### Available data
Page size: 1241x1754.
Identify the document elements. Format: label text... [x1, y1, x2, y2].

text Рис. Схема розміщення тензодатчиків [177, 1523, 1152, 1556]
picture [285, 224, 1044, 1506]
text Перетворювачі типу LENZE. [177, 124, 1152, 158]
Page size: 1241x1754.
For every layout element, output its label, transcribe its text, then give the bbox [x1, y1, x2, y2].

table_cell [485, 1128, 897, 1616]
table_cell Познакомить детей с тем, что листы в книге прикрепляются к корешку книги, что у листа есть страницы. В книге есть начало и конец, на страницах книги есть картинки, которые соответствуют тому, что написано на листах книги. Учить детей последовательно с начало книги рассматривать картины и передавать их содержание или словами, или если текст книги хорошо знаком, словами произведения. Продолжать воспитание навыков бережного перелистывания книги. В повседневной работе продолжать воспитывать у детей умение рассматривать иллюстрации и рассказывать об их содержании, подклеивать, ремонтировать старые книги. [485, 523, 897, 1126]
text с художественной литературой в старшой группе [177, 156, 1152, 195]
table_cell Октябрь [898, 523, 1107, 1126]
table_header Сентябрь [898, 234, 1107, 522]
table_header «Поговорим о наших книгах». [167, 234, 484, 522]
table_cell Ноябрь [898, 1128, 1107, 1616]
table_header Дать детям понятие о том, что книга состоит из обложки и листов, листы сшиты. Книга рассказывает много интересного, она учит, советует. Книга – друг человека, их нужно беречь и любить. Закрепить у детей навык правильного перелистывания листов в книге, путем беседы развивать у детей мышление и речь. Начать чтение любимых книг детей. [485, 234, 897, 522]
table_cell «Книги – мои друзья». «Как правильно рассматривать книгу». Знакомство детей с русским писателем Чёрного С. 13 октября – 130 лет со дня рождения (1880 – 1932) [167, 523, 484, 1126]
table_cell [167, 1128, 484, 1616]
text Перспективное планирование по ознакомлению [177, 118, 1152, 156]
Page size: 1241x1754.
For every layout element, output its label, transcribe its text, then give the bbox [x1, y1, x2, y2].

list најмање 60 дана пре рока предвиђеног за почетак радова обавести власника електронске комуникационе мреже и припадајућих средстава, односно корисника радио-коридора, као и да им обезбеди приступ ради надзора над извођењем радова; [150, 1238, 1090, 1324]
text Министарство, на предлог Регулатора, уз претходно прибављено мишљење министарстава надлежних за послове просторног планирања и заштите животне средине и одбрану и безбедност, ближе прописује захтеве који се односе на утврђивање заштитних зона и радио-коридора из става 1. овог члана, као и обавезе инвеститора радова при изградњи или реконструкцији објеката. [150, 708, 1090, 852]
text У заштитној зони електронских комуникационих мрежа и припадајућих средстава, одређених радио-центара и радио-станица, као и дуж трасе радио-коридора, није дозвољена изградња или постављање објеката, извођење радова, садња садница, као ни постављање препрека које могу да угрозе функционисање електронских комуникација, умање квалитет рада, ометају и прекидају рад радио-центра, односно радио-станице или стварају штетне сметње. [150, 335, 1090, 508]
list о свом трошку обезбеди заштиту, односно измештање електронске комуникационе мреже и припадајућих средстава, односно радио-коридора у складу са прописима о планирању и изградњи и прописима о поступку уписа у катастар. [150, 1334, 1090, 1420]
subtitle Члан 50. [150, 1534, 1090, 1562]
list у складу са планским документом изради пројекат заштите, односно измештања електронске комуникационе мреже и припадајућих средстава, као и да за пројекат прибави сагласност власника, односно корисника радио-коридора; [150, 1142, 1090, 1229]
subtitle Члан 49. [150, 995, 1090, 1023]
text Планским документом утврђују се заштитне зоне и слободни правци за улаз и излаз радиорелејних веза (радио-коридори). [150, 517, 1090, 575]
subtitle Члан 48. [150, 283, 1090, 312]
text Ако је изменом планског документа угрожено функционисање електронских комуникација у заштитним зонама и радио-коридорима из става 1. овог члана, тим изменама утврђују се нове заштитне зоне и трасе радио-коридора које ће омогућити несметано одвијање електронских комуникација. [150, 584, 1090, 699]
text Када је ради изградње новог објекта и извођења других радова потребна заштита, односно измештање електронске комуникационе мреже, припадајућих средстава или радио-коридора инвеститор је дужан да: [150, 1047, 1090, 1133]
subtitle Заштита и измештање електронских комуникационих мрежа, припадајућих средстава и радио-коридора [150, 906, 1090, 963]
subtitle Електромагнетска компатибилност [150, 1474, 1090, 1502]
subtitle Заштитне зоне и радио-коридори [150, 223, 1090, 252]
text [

### Work item
When a line of the records has the word "утврђују", pick it out and copy it.

### Task output
text Планским документом утврђују се заштитне зоне и слободни правци за улаз и излаз радиорелејних веза (радио-коридори). [150, 517, 1090, 575]
text Ако је изменом планског документа угрожено функционисање електронских комуникација у заштитним зонама и радио-коридорима из става 1. овог члана, тим изменама утврђују се нове заштитне зоне и трасе радио-коридора које ће омогућити несметано одвијање електронских комуникација. [150, 584, 1090, 699]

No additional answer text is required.